Katya considers dashing into the ambulance cab and taking the keys, that’ll scupper their plans. Suddenly Thaler is there in front of her, he just appeared without seeming to cover the distance.

He swings the bat, and she just has time to block it with her shoulder, not her head. That hurt.

“Stop I want to help you” she shouts.
“Do I look like I need help?”.

She drops, rolls and sprints towards the stableblock. The baseball bat swings through the air behind her, and she jumps up, and flips up athletically onto the stableblock roof.

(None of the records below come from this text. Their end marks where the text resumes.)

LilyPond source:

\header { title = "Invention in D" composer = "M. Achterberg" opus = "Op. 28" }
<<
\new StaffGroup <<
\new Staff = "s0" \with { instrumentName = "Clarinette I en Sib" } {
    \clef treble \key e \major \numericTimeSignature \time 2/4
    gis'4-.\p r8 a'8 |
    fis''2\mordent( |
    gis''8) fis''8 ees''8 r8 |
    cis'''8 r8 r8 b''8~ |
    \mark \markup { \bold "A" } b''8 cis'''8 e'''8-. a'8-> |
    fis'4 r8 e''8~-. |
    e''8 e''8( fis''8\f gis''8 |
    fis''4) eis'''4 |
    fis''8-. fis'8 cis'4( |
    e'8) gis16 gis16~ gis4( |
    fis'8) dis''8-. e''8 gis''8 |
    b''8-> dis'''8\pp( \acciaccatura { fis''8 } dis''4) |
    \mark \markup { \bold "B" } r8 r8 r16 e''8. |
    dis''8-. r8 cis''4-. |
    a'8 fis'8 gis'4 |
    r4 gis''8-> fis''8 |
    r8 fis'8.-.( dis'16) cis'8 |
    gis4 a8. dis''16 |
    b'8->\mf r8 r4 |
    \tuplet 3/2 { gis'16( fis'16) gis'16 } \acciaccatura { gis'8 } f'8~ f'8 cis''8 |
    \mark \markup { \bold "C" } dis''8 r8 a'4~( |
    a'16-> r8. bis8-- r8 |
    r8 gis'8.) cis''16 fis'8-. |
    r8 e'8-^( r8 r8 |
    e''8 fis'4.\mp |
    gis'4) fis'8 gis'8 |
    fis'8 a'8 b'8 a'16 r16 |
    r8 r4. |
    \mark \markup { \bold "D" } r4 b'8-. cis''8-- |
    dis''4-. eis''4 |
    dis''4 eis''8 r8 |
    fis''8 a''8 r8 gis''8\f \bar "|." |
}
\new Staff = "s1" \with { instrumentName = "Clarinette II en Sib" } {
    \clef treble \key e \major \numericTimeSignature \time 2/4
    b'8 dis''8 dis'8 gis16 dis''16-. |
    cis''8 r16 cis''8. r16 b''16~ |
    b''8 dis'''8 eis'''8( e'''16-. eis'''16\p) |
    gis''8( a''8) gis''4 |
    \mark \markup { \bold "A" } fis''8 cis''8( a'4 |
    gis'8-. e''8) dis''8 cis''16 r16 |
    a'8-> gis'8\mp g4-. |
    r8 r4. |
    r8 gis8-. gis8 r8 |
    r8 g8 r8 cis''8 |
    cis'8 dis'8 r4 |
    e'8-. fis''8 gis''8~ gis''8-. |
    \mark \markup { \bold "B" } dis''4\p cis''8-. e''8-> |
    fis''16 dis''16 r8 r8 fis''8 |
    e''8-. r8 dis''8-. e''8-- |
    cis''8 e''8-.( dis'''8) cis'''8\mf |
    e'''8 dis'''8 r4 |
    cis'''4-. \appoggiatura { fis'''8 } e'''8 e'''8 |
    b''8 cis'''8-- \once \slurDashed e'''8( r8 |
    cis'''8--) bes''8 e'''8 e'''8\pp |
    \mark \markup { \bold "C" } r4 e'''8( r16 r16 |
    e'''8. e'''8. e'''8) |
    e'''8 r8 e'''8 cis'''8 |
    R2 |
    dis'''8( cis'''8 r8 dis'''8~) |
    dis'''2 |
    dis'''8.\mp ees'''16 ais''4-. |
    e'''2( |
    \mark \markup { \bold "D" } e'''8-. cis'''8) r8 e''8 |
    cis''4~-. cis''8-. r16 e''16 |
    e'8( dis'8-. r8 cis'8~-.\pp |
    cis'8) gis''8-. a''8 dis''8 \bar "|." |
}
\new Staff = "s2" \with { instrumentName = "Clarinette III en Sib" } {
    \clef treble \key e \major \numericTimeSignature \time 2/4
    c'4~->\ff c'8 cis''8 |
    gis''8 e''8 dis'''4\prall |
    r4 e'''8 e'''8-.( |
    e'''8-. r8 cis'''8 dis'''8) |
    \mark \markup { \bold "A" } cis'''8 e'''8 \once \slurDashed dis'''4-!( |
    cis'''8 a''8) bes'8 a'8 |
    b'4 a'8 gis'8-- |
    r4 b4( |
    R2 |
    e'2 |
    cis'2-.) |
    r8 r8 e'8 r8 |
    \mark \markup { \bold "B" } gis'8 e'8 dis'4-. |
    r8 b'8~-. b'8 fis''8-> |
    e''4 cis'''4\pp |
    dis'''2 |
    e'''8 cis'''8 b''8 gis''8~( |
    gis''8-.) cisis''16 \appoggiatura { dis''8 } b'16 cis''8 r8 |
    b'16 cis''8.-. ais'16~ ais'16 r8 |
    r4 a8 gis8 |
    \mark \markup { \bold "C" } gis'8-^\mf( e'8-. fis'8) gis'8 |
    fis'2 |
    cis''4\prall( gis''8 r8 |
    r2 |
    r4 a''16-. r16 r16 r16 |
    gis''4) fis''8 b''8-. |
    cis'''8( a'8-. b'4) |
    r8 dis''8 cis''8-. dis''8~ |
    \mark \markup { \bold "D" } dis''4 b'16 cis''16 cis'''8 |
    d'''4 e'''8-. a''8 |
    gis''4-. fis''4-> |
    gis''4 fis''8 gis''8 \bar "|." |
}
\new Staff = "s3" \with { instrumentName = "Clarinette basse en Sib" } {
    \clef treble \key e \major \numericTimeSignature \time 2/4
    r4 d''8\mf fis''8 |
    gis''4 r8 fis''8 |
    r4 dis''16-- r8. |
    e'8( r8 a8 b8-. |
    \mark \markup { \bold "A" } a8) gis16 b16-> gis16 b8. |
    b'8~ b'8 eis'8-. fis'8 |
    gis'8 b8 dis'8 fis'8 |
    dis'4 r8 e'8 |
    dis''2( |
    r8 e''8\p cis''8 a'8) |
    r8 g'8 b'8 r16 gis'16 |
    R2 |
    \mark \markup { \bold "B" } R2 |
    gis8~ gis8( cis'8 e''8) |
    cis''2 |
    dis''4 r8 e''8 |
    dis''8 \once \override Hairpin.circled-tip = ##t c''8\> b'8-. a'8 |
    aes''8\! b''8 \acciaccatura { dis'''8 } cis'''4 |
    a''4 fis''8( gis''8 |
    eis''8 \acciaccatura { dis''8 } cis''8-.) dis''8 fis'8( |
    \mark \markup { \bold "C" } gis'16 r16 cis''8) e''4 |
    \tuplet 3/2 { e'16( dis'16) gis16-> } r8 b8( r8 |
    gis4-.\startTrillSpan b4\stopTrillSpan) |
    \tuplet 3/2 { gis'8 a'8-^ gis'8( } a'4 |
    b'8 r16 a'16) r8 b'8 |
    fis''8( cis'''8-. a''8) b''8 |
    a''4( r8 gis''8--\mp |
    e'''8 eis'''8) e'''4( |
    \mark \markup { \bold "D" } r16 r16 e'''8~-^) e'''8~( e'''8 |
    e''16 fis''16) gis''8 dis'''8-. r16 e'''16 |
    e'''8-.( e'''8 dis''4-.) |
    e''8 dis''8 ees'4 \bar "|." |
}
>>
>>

Catching her breath, she sees Simon crawl up the wall like a lizard, his hands sticking to the stone. Frightened, Katya backs towards a skylight window as he effortlessly reaches the roof.

Police sirens are approaching now, Simon looks annoyed, stares at Katya for a second, then swears, and drops back off the roof.

Katya pauses, and inches to the edge to see if he’s gone. She can see him throwing more bodies into the ambulance, but she is not going down, her gun is back at the hotel. This was supposed to be a nice party.

Police and FSB agents swarm around, and they appear at the skylight, shouting and pointing guns.
WEGA (SWAT) teams arrive. Katya complies with their commands, she’s done nothing wrong.
The police disagree, they have witnesses who say she and her associates were trying to kidnap Shevlenko. Katya’s arrested and taken into custody.